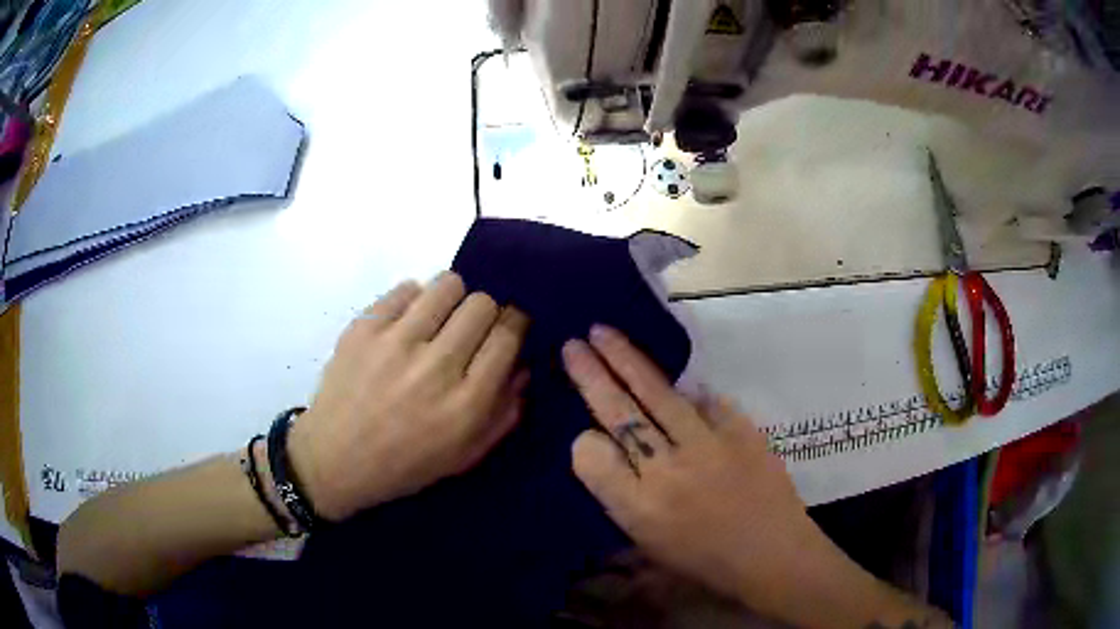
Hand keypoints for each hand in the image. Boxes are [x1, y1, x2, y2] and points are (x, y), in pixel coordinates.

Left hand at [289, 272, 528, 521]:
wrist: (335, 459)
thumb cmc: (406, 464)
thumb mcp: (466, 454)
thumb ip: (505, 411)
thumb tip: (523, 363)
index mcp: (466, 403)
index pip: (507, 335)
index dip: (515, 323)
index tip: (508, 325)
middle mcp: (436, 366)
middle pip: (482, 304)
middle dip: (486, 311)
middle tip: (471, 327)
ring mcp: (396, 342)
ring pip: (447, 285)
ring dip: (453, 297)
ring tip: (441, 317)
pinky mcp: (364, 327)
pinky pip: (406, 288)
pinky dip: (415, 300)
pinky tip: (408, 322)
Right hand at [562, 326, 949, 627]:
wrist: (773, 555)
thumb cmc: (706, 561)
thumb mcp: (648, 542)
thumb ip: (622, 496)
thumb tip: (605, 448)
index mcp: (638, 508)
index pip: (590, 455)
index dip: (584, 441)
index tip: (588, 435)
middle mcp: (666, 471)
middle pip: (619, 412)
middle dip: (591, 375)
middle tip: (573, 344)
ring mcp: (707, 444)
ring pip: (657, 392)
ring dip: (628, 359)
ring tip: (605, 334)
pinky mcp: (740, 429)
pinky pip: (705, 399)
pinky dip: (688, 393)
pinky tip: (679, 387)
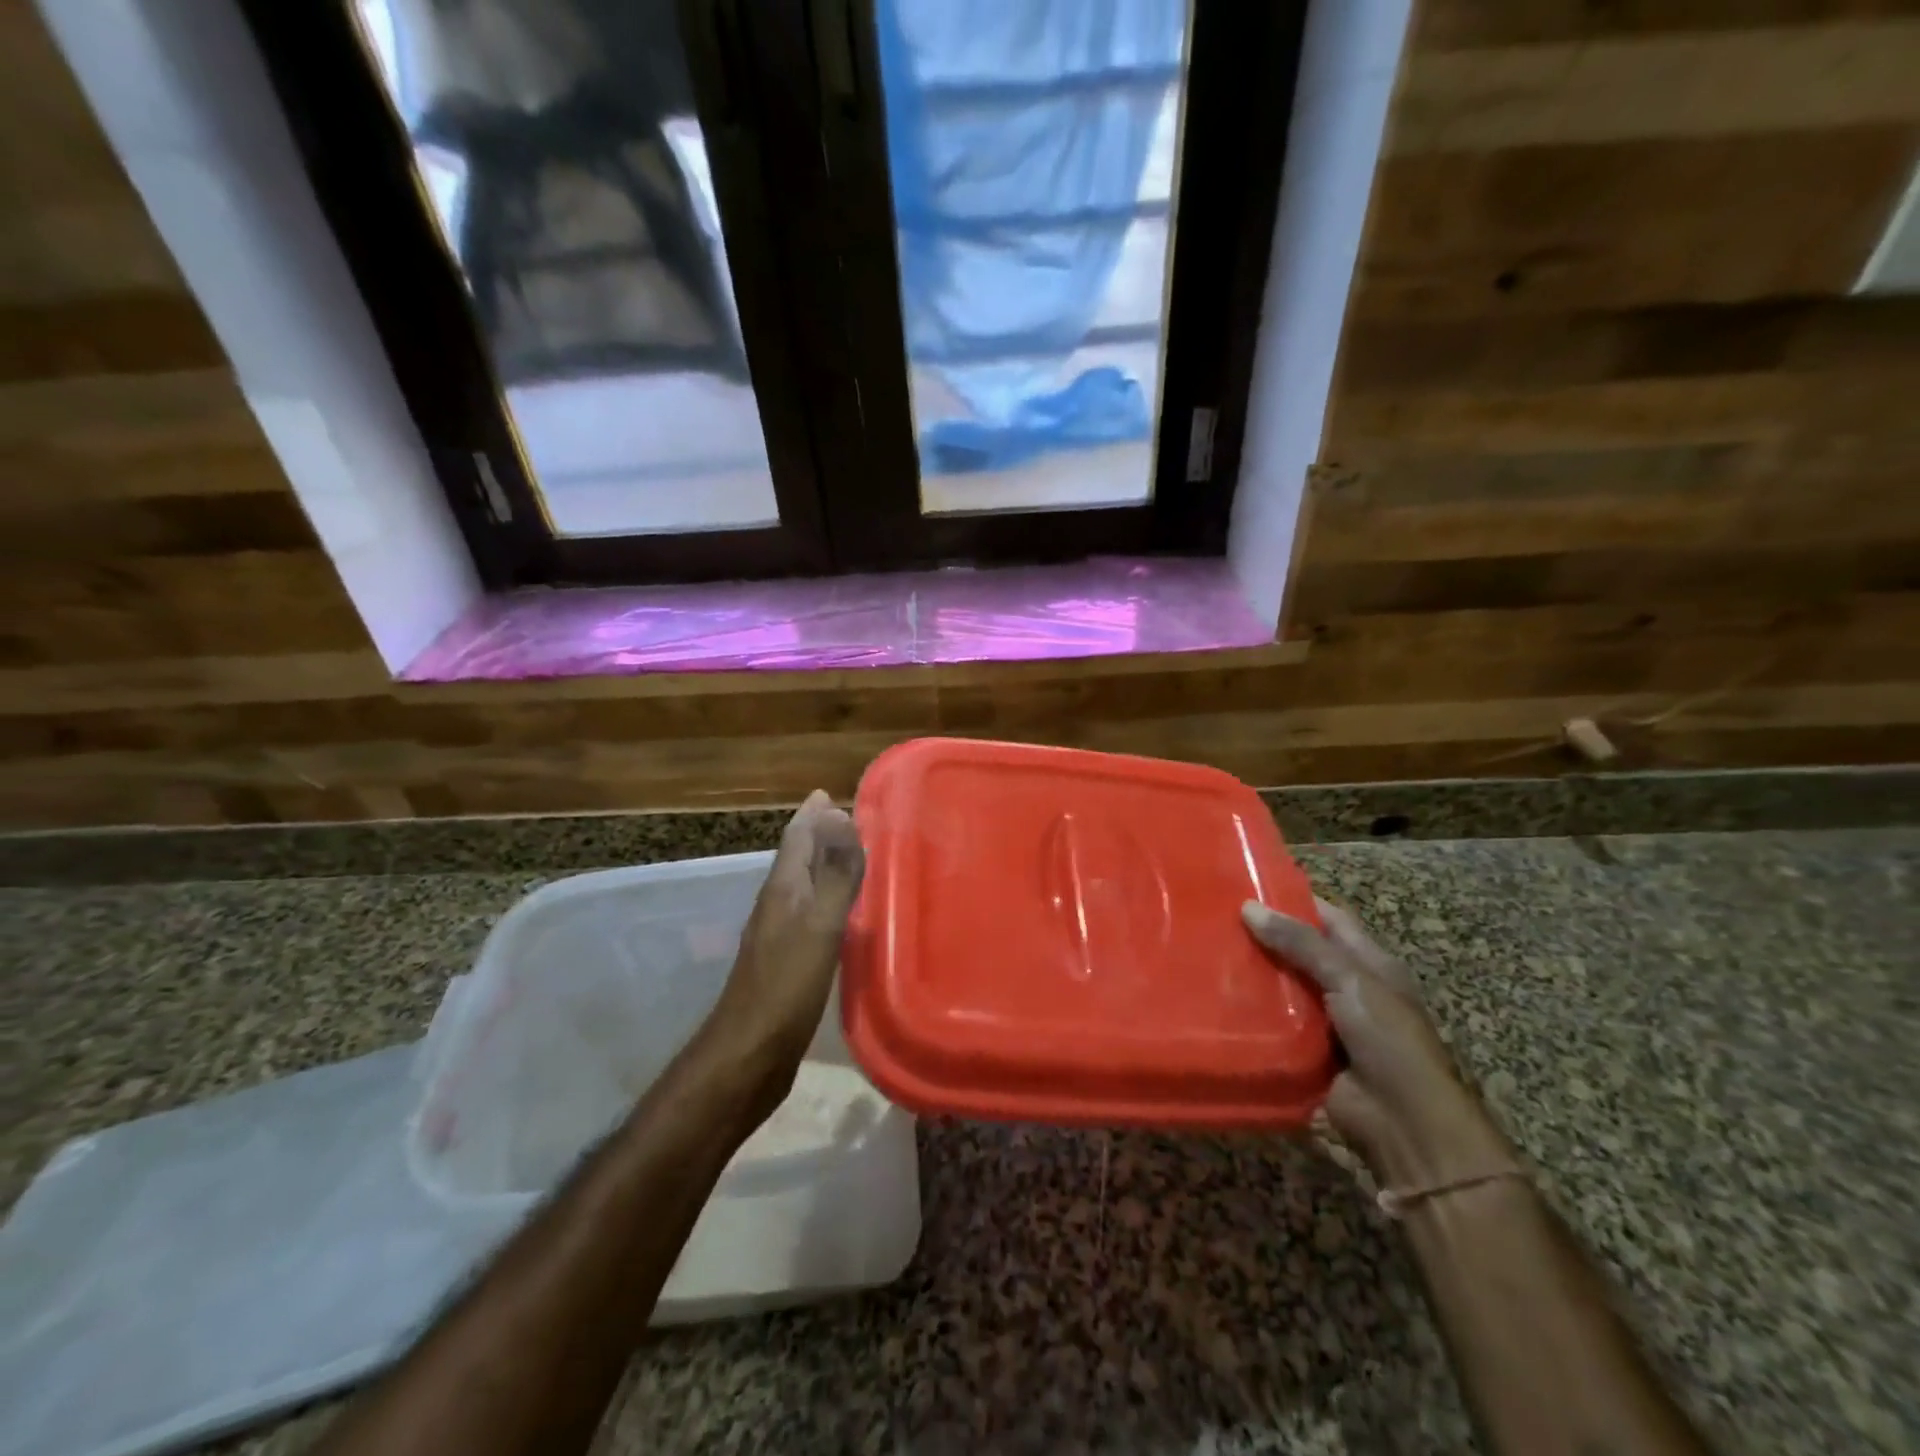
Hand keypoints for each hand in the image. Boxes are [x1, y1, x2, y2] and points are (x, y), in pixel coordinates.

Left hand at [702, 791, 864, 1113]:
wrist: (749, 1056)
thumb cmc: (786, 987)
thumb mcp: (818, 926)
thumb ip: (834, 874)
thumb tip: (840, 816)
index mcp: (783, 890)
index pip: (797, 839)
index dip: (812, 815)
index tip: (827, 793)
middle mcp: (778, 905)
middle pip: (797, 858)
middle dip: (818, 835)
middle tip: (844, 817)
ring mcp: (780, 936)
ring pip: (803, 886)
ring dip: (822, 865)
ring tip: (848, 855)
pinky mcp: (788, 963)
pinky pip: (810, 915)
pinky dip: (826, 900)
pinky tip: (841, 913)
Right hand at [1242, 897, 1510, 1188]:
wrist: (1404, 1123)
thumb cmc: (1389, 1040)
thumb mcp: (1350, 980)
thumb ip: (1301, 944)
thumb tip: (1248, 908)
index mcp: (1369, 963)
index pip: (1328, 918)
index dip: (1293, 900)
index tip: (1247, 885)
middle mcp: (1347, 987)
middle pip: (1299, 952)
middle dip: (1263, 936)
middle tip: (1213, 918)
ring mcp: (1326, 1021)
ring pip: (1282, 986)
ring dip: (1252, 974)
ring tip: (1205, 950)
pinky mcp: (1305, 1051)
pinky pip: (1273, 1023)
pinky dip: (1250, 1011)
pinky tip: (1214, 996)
════════════════════
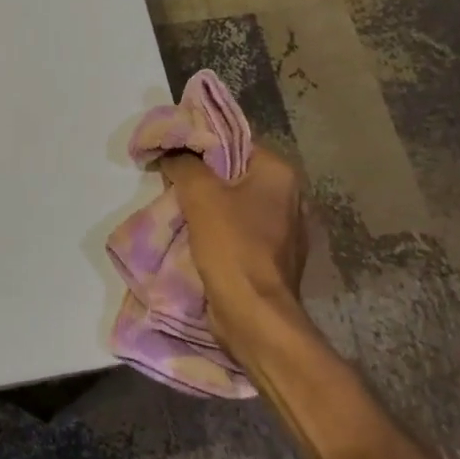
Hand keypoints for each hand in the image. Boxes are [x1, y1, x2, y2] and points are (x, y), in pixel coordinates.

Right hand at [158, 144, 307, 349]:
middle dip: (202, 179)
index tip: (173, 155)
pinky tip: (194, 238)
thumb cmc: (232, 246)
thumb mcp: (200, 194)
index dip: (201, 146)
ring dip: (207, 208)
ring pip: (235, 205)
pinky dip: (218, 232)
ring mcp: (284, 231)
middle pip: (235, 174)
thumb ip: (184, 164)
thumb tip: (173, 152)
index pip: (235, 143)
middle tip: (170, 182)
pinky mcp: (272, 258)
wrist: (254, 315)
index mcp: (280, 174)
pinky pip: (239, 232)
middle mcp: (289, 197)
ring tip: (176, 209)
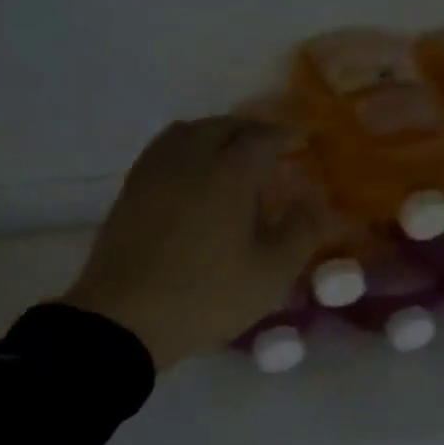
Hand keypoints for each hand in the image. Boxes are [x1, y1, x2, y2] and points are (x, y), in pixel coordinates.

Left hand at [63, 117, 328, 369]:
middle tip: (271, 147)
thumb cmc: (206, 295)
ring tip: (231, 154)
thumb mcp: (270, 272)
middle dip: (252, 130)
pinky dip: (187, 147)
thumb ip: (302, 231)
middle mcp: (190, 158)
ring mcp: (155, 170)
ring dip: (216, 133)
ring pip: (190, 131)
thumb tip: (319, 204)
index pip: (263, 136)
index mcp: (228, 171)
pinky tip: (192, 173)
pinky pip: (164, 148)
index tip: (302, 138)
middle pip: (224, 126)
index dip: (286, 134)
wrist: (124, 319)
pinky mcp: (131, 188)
════════════════════
## What you should do
Starting with the line above that holds "index dip: (584, 441)", restate each line word for word up to and including the line that holds "pinky tip: (1214, 996)". Drop the pictures.

## Expected answer
index dip: (584, 441)
index tip: (588, 435)
middle mcp: (666, 471)
middle pip: (619, 412)
middle dip: (591, 375)
middle tip: (573, 344)
ring mcp: (707, 444)
ring pip: (657, 392)
ring dip: (628, 359)
ring tip: (605, 334)
pinky mcp: (740, 429)
pinky pip: (705, 399)
pinky dip: (688, 393)
pinky tip: (679, 387)
Hand keypoints for each hand in the image. Boxes are [x1, y1, x2, y2] and points are (x, y), in pixel coordinates.

Left hand at [702, 791, 864, 1113]:
wrist: (749, 1056)
thumb cmc: (786, 987)
thumb mcp: (818, 926)
thumb ip: (834, 874)
thumb tip: (840, 816)
index mcp: (783, 890)
index pip: (797, 839)
index dip: (812, 815)
index tip: (827, 793)
middle mcp: (778, 905)
middle pip: (797, 858)
middle dip: (818, 835)
middle tip: (844, 817)
ring mcp: (780, 936)
ring pip: (803, 886)
ring dip: (822, 865)
ring tip: (848, 855)
pinky mcp: (788, 963)
pinky pip: (810, 915)
pinky dip: (826, 900)
pinky tip: (841, 913)
Right hand at [1242, 897, 1510, 1188]:
wrist: (1404, 1123)
thumb cmc: (1389, 1040)
thumb mcp: (1350, 980)
thumb ip: (1301, 944)
thumb tip: (1248, 908)
index mcp: (1369, 963)
index pip: (1328, 918)
index dip: (1293, 900)
index tip: (1247, 885)
middle mcp: (1347, 987)
middle pip: (1299, 952)
middle dip: (1263, 936)
middle tip: (1213, 918)
ring mcp: (1326, 1021)
ring pip: (1282, 986)
ring dip: (1252, 974)
ring tip: (1205, 950)
pinky mcp: (1305, 1051)
pinky pip: (1273, 1023)
pinky dip: (1250, 1011)
pinky tip: (1214, 996)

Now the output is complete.